Dataset excerpts
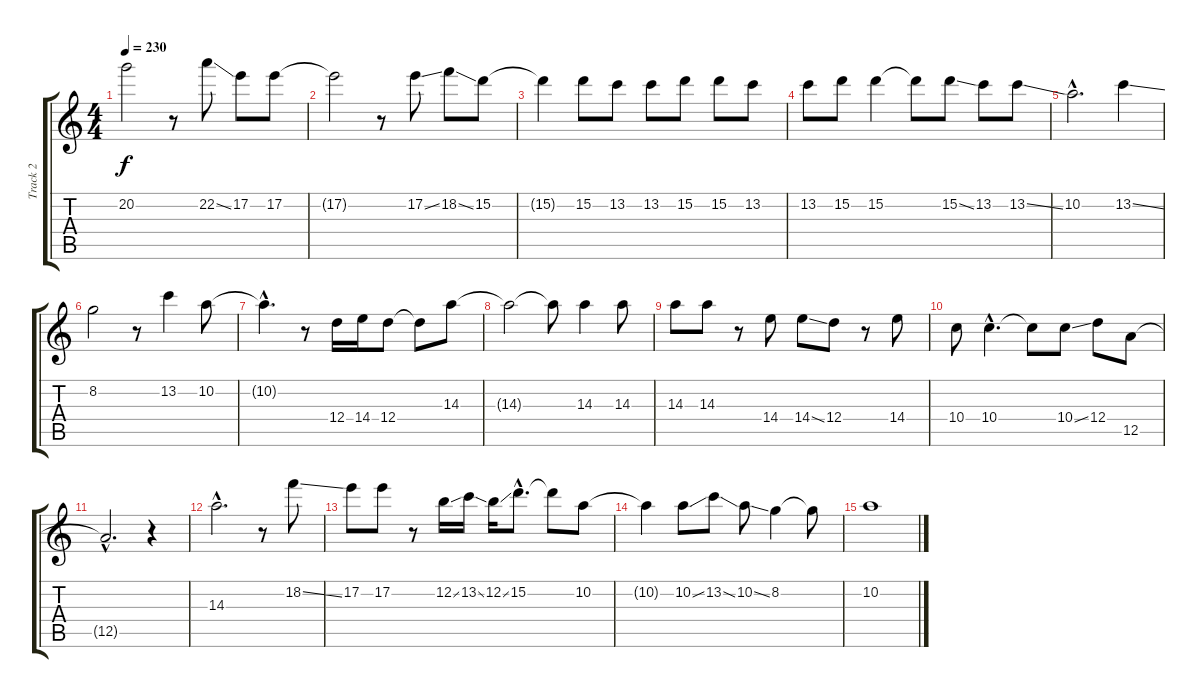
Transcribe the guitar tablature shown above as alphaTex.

\track ("Track 2" "Track 2") {instrument distortionguitar}
\staff {score tabs}
\tuning (E4 B3 G3 D3 A2 E2) {hide}
\ts (4 4)
\tempo 230
\clef g2
\ks c
20.2{t}.2{dy f} r.8 22.2{ss}.8 17.2.8 17.2.8 |
17.2{t}.2 r.8 17.2{ss}.8 18.2{ss}.8 15.2.8 |
15.2{t}.4 15.2.8 13.2.8 13.2.8 15.2.8 15.2.8 13.2.8 |
13.2.8 15.2.8 15.2.4 15.2{t}.8 15.2{ss}.8 13.2.8 13.2{ss}.8 |
10.2{hac}.2{d} 13.2{ss}.4 |
8.2.2 r.8 13.2.4 10.2.8 |
10.2{hac t}.4{d} r.8 12.4.16 14.4.16 12.4.8 12.4{t}.8 14.3.8 |
14.3{t}.2 14.3{t}.8 14.3.4 14.3.8 |
14.3.8 14.3.8 r.8 14.4.8 14.4{ss}.8 12.4.8 r.8 14.4.8 |
10.4.8 10.4{hac}.4{d} 10.4{t}.8 10.4{ss}.8 12.4.8 12.5.8 |
12.5{hac t}.2{d} r.4 |
14.3{hac}.2{d} r.8 18.2{ss}.8 |
17.2.8 17.2.8 r.8 12.2{ss}.16 13.2{ss}.16 12.2{ss}.16 15.2{hac}.8{d} 15.2{t}.8 10.2.8 |
10.2{t}.4 10.2{ss}.8 13.2{ss}.8 10.2{ss}.8 8.2.4 8.2{t}.8 |
10.2.1
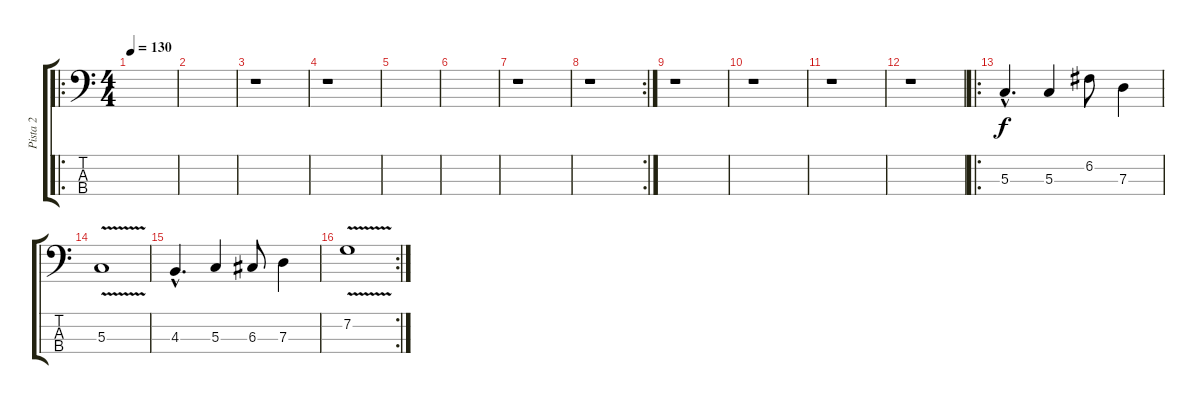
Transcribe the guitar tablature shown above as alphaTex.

\track ("Pista 2" "Pista 2") {instrument electricbassfinger}
\staff {score tabs}
\tuning (F2 C2 G1 C1) {hide}
\ro
\ts (4 4)
\tempo 130
\clef f4
\ks c
|
|
r.1 |
r.1 |
|
|
r.1 |
\rc 2
r.1 |
r.1 |
r.1 |
r.1 |
r.1 |
\ro
5.3{hac}.4{d} 5.3.4 6.2.8 7.3.4 |
5.3{v}.1 |
4.3{hac}.4{d} 5.3.4 6.3.8 7.3.4 |
\rc 2
7.2{v}.1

SET TASK
Tally the lines in the records above that contain the string "tuning". Reply with the number alone.

RESULT OF THIS TASK
2